Location: Milgram changed the setting to a run-down office building instead of the university and 47.5% obeyed.
Uniform: Milgram changed the experimenters clothes from a lab coat to ordinary clothes and 20% were fully obedient.
Evidence to support uniform: Bickmans study where he got people to dress up as a security guard, a milkman uniform, and in a jacket and tie and ask random people to do odd tasks in public to see if they obeyed. It was found that the security guard outfit caused more people to obey compared with the milkman outfit and the jacket and tie supporting the fact that uniform is very important in gaining authority.
AGENCY THEORY
Agentic state: People allow others to direct their actions, and pass off the responsibility for the consequences to the person giving the order so they act as agents for another persons will.
Autonomous state: People direct their own actions, and take responsibility for the results of those actions so are not influenced by others.
Agentic shift: We switch from being autonomous to being an agent because we perceive someone else to be an authority figure entitled to expect obedience.
LEGITIMACY OF AUTHORITY
- We obey people at the top of the social hierarchy as we accept that their authority is legitimate and can exercise social power to allow society to function smoothly.
- Authority figures have legitimacy through societies agreement for example we agree that the police and courts have the power to punish wrongdoers.

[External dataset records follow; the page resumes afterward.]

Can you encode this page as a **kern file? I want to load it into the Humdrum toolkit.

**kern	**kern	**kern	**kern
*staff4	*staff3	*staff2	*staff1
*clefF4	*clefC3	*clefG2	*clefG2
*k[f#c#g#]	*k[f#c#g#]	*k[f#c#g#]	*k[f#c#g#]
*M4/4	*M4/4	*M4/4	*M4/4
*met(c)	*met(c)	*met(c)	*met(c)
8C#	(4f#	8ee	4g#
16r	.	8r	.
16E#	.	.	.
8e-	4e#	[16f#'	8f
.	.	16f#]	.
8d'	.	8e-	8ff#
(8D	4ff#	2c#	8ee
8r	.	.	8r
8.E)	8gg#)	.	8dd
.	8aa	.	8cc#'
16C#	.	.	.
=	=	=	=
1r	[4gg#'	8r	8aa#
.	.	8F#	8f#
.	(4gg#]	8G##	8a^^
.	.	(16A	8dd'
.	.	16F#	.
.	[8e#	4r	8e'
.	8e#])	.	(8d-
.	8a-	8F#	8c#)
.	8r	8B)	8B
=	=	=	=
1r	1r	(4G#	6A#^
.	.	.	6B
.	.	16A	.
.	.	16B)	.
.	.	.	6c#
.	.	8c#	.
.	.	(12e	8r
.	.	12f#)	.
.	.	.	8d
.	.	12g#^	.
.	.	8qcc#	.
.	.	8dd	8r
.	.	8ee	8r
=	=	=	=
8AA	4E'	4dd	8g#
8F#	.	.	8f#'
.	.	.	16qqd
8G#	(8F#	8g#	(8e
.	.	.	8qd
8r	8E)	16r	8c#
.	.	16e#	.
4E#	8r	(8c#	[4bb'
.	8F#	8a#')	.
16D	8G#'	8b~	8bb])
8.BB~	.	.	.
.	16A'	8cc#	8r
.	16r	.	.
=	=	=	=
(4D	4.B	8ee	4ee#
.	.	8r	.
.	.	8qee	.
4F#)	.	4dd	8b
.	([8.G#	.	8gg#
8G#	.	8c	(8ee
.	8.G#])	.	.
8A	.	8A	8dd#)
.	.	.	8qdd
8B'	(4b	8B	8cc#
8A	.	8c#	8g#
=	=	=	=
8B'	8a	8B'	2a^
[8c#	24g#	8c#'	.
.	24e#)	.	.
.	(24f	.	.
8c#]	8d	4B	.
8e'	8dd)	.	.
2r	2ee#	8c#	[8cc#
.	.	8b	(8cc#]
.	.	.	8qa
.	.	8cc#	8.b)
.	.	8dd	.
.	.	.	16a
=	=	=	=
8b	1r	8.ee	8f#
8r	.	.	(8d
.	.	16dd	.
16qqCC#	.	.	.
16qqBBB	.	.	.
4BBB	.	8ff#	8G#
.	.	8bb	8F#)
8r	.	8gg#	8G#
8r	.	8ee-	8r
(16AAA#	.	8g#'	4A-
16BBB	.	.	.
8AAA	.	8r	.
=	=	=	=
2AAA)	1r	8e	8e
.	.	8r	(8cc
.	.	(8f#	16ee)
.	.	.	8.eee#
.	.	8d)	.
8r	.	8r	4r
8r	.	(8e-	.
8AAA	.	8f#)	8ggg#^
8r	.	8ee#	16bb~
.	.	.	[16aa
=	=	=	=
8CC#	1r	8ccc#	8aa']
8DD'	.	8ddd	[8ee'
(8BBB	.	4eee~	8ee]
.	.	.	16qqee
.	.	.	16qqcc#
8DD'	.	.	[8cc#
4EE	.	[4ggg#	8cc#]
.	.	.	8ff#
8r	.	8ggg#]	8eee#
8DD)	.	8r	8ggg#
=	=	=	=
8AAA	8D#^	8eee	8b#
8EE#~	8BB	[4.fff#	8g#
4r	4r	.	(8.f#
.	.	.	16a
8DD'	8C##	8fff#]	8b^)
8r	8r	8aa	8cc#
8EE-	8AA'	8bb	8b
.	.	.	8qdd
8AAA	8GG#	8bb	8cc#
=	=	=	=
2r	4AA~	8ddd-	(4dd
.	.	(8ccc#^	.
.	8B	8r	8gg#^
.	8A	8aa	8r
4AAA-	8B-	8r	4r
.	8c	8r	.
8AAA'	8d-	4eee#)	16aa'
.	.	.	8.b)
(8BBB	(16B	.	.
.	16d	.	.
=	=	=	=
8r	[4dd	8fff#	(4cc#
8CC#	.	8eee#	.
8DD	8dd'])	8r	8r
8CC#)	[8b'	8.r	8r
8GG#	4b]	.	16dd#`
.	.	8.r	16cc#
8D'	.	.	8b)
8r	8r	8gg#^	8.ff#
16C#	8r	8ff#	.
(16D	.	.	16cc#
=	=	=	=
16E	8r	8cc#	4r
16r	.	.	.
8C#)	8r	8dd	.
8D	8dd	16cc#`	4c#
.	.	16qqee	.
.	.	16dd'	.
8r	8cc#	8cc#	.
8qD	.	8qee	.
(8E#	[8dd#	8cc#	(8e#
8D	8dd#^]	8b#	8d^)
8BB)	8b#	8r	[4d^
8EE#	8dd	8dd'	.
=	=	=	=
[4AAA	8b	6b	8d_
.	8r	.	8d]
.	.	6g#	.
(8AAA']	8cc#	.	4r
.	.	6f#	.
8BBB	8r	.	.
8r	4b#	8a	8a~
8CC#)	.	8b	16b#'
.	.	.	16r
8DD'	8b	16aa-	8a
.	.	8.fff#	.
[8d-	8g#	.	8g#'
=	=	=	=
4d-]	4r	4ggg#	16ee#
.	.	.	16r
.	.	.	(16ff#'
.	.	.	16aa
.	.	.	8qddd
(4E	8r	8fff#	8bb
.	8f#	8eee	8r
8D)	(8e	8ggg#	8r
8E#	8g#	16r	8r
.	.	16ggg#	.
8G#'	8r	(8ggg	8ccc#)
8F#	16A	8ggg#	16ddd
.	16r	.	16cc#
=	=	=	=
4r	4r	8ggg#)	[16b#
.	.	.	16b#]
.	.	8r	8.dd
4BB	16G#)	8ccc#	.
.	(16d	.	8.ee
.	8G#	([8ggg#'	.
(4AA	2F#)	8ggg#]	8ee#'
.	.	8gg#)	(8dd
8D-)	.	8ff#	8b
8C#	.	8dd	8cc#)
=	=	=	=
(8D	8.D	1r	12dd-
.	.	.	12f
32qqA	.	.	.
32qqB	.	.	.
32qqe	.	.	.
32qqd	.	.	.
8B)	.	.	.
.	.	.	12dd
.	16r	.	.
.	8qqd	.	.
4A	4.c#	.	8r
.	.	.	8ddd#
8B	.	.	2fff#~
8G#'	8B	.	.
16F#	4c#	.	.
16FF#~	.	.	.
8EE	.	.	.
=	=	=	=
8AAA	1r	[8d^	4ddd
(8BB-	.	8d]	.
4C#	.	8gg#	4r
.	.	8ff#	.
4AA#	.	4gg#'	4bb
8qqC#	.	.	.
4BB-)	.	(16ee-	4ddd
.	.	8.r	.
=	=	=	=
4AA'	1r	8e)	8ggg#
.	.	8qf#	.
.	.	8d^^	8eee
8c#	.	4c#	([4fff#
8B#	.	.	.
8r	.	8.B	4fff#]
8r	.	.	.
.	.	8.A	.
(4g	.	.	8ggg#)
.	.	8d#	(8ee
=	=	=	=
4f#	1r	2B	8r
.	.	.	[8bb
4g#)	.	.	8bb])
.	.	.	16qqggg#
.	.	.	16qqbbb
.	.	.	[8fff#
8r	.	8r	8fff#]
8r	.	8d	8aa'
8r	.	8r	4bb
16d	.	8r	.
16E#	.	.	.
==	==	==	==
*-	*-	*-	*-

- Upbringing leads us to handing control of our behaviour to authority figures. We learn this from parents, adults and teachers.
AUTHORITARIAN PERSONALITY - Dispositional explanation for why people obey.
- They have very high respect for authority figures and dismissive of people whom they feel to be inferior to them in status.
- They have very conventional attitudes and are inflexible in outlook.
- They score highly of the F scale which is a personality developed from harsh parenting.
THE F SCALE
Adorno developed the F scale which is the potential for fascism scale. He concluded that obedience is sue to the personality of the individual which is a dispositional explanation which contrasts with Milgrams situational explanations. He came up with the authoritarian personality.